This show fizzled for me from the very beginning, but I stuck with it out of respect for its fame.  Unfortunately, a combination of bad plot and boring characters meant no amount of time could save this story from itself.  The idea that a person armed with time travel as an ally could still fail to fix a problem from the past is absurd.  All she ever had to do is follow the instructions laid out for her and she'd have easily solved all her problems, but she somehow mystifyingly can't even do this and thus ends up on a bad timeline anyway.  Even dogs can obey instructions but apparently she can't.  I also find it extremely rude to her current husband that she wants to travel back in time and switch mates, which is quite obviously adultery no matter how you dress it up, which should be punishable by death in any sane society.  She's sitting there with a husband and child who depend on her, and she's like, nope, I'm going to go back in time and make sure this never happens, because I want to sleep with another guy.  Is adultery okay so long as you simultaneously destroy the entire universe wherein your original husband resides?  Apparently.  Female logic!

Furthermore, all of the side characters come off as just annoying and stale with no internal lives or serious thoughts about anything.  They're just there to 'flesh' out our main couple and move the story along by prompting the main characters to do x or y as the story demands.  Rarely have I seen side characters so used or abused solely for the sake of the mains.  Nor do I get in the least how this girl fell in love with this transfer student after about two days of interactions with him.  It just sounds so shallow.  I see this over and over with shoujo comics.  In shonen stories, like Naruto or Fairy Tail, men build up a rapport with women over years of friendship and finally turn to love once their adventuring days are behind them.  It feels so organic and genuine how they grow closer to each other across the entirety of the story.  But in shoujo comics they just see a guy smile on the first day at school and *swoon*.  The end.  That's the romance.  From there on it's all about trying to bag the guy.  It's dizzying.

If you want to see a shoujo comic relationship done right, look at Card Captor Sakura.  Originally she has the hots for this older guy and treats Li as a hindrance or opponent.  But she gradually grows to respect Shaoron due to the competence he shows on the battlefield and even trust him due to the good advice he gives her.  By the end of the story, she realizes that the person she truly loves and cares and thinks about most is Li, the boy right by her side, and not the older man she hardly knows or talks to about anything important.  Sakura and Shaoron's love for each other is so epic that it spans multiple different comic series and is still going strong in its current iteration, the clear card hen.  That's when you know that you've really done something right.

Meanwhile, a new Saki spinoff manga, Toki, has begun.  Saki's many iterations now add up to over 300 chapters and counting.  There's a reason this franchise is my 7th favorite in manga-dom.  Onjouji Toki is the winner of the Saimoe Contest and has a huge fan following, so this will be a treat for any genuine fan of the original series.

Meanwhile, Batman vs.
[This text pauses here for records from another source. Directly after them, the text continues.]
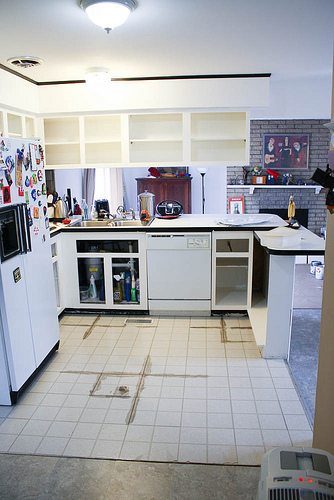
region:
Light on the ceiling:
[78, 4, 150, 47]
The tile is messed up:
[77, 337, 198, 431]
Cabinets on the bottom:
[75, 236, 154, 316]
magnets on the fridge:
[9, 135, 103, 250]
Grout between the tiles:
[184, 428, 227, 464]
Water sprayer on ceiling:
[9, 52, 44, 76]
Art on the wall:
[257, 128, 324, 185]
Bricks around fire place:
[280, 179, 302, 198]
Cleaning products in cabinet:
[102, 260, 162, 314]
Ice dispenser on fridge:
[0, 213, 31, 273]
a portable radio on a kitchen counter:
[156, 199, 183, 216]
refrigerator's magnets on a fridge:
[0, 140, 50, 241]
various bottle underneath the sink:
[88, 272, 141, 302]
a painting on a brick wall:
[263, 132, 310, 169]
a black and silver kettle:
[53, 195, 71, 221]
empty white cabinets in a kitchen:
[0, 110, 248, 164]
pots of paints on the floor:
[308, 261, 324, 279]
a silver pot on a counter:
[138, 188, 155, 219]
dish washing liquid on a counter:
[81, 197, 89, 220]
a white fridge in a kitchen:
[1, 135, 59, 395]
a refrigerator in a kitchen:
[4, 120, 91, 296]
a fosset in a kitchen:
[85, 197, 141, 237]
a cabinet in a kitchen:
[69, 246, 174, 321]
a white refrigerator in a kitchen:
[8, 124, 89, 294]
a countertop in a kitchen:
[134, 183, 308, 298]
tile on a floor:
[77, 336, 200, 429]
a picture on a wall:
[233, 126, 327, 189]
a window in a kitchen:
[75, 141, 202, 222]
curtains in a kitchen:
[70, 161, 155, 232]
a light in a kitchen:
[74, 10, 132, 42]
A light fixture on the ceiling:
[74, 0, 142, 37]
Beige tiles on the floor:
[1, 313, 313, 468]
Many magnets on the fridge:
[0, 138, 51, 285]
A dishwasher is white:
[141, 227, 214, 320]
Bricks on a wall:
[227, 120, 331, 237]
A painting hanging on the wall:
[259, 128, 312, 171]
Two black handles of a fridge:
[15, 200, 33, 255]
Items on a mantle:
[226, 165, 322, 195]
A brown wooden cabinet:
[134, 176, 193, 213]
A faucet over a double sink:
[66, 206, 140, 229]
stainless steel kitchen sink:
[68, 217, 154, 227]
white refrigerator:
[1, 138, 61, 394]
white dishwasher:
[146, 232, 215, 315]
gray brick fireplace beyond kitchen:
[229, 120, 326, 234]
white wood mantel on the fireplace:
[226, 182, 324, 194]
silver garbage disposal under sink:
[85, 246, 102, 281]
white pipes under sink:
[107, 243, 132, 276]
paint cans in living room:
[308, 260, 324, 278]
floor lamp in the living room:
[196, 169, 208, 213]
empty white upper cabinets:
[0, 113, 250, 167]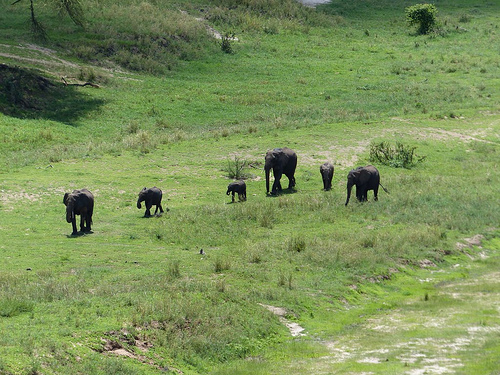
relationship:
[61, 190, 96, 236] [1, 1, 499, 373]
elephant on grass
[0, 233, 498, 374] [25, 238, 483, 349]
grass. on ground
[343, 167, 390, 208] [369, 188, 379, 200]
elephant has leg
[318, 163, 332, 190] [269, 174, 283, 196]
elephant has leg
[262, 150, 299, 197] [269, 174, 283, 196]
elephant has leg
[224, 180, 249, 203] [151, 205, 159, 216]
elephant has leg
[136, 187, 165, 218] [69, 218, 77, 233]
elephant has leg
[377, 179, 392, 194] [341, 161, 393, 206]
tail of elephant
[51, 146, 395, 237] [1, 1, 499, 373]
elephants on grass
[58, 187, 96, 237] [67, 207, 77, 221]
elephant has tusks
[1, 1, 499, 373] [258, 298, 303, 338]
grass with barren patch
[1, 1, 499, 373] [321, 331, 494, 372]
grass with barren patch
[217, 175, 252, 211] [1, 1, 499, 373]
elephant on grass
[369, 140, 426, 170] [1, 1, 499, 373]
shrub on grass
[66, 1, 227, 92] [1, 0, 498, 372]
branch on ground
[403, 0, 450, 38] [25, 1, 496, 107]
bush in background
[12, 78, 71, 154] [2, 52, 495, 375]
shadow on ground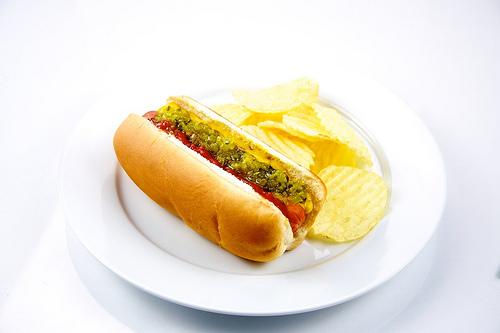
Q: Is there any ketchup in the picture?
A: Yes, there is ketchup.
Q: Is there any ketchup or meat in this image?
A: Yes, there is ketchup.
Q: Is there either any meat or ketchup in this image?
A: Yes, there is ketchup.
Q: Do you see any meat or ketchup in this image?
A: Yes, there is ketchup.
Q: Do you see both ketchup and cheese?
A: No, there is ketchup but no cheese.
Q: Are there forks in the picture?
A: No, there are no forks.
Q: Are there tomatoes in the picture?
A: No, there are no tomatoes.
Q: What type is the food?
A: The food is a bun.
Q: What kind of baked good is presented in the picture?
A: The baked good is a bun.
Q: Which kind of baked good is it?
A: The food is a bun.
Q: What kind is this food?
A: That is a bun.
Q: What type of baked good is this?
A: That is a bun.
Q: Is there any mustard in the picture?
A: Yes, there is mustard.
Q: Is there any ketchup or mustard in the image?
A: Yes, there is mustard.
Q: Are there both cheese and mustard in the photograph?
A: No, there is mustard but no cheese.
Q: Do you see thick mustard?
A: Yes, there is thick mustard.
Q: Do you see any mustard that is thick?
A: Yes, there is mustard that is thick.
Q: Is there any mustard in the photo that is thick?
A: Yes, there is mustard that is thick.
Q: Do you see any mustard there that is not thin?
A: Yes, there is thick mustard.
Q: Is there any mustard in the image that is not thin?
A: Yes, there is thick mustard.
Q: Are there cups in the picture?
A: No, there are no cups.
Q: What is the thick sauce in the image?
A: The sauce is mustard.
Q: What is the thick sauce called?
A: The sauce is mustard.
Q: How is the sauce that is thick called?
A: The sauce is mustard.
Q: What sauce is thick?
A: The sauce is mustard.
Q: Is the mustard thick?
A: Yes, the mustard is thick.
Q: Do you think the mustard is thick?
A: Yes, the mustard is thick.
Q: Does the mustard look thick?
A: Yes, the mustard is thick.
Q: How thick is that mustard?
A: The mustard is thick.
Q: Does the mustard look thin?
A: No, the mustard is thick.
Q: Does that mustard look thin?
A: No, the mustard is thick.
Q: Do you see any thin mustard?
A: No, there is mustard but it is thick.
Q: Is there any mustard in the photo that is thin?
A: No, there is mustard but it is thick.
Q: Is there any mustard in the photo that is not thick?
A: No, there is mustard but it is thick.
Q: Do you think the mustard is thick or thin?
A: The mustard is thick.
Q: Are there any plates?
A: Yes, there is a plate.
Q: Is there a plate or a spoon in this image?
A: Yes, there is a plate.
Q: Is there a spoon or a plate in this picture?
A: Yes, there is a plate.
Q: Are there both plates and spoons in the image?
A: No, there is a plate but no spoons.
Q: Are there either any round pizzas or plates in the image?
A: Yes, there is a round plate.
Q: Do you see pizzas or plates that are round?
A: Yes, the plate is round.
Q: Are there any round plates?
A: Yes, there is a round plate.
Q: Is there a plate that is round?
A: Yes, there is a plate that is round.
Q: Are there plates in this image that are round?
A: Yes, there is a plate that is round.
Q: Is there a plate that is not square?
A: Yes, there is a round plate.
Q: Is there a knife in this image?
A: No, there are no knives.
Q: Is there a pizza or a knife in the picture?
A: No, there are no knives or pizzas.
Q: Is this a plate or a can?
A: This is a plate.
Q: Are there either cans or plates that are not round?
A: No, there is a plate but it is round.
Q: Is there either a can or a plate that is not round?
A: No, there is a plate but it is round.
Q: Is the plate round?
A: Yes, the plate is round.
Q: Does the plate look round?
A: Yes, the plate is round.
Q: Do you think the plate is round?
A: Yes, the plate is round.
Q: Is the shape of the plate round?
A: Yes, the plate is round.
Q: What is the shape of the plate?
A: The plate is round.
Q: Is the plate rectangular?
A: No, the plate is round.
Superman Ultimate Edition came out, and it sucked.  Neither Batman nor Superman acted in an even remotely reasonable or realistic manner.  They were like two idiotic psychopaths, both easily manipulated by others and completely incapable of controlling their own impulses.  They made so many strategic and tactical errors it's hard to count them all.  Why did Superman wield the Kryptonite spear?  Wouldn't Wonder Woman have been the more reasonable option?  Why did Superman attack Batman hand-to-hand when he saw he was loading his kryptonite gun?  Shouldn't he have instead melted the gun with his laser eyes and thus permanently neutralized the threat?  Why did Superman give in to blackmail and let Lex Luthor order him around just because his mom was taken hostage?  He should have just written his mother off as a loss and done the right thing by taking down Luthor right then and there.  Realistically, once a hostage is taken, there's no way to save them so all you can do is deter people from taking hostages by making it clear it won't benefit them any because you do not respond to blackmail.

Also, why did the hostage takers not kill Martha the moment Batman started attacking them, and thus go through with their promise to kill her if Superman didn't properly obey Luthor's commands?  They had endless time to punish this rule-breaking behavior by killing the hostage but they just let her go and thus forfeited their one and only trump card.  Utterly unrealistic behavior by the captors.

Why was Batman going around branding criminals?  I've never heard of anything like that in the comics.  It's nonsense.  In addition, why on Earth would criminals conspire to kill other criminals branded by Batman?  Aren't criminals anti-Batman?  Why are they Batman's enforcers all of a sudden?  And why on Earth does Superman blame Batman for what these crazy criminals do, when Batman never asked them to do that?

Everything felt so contrived and phony.  The reasons Batman and Superman came into conflict were so ludicrously unrealistic that even after hours of setting the conflict up it still didn't make any sense.  What on Earth were those stupid nightmares about?  Totally random and pointless.  Is Batman just insane?  Again, he's not in the comics, so why is he suddenly insane in the movie?  For what reason?  How is this even Batman anymore?

When a movie is so full of plot holes it's impossible to retain immersion and you just feel totally disconnected from what's playing out in front of your eyes.  How did the editors not bring up these issues while they were filming and demand Snyder change everything into a more sensible story?  How was this awful script ever approved?  Doesn't anyone over there even know who Batman and Superman are?  Or how people with even a modicum of common sense would act?

Also, don't pretend to kill off a character and make a big deal out of it when everyone knows you'd never really go through with it, making it such a hollow gesture and total waste of everyone's time.  Did anyone really believe Superman would die?  And of course by the end of the movie it turns out he hasn't.  Whaddya know.  Do these filmmakers really think they can wring false emotions out of us via false scenes, just like how Big Hero 6 tried to fake us out with its AI dying when really it didn't?  I saw through that farce immediately too.  A series establishes early on through its realism and tone whether it has the balls to actually kill off a main character, and neither of those films ever earned that trust, so the scenes which were meant to be oh so sad were just offensive jokes.  Akame ga Kill! can make you sad over someone dying, because characters in Akame ga Kill! really do put their lives on the line and when they die they don't magically get revived afterwards.  Until you've reached that level don't even bother with pretending to kill off anyone, it's just manipulative and rude to the audience and I'm utterly sick of this overused narrative device.  The fake out false death narrative device should simply be banned from storytelling and anyone who tries to use it should just be jailed for fraud.  They tried to defraud the audience by lying to them and manipulate their emotions so to hell with them, they should face the same consequences as any other con artist.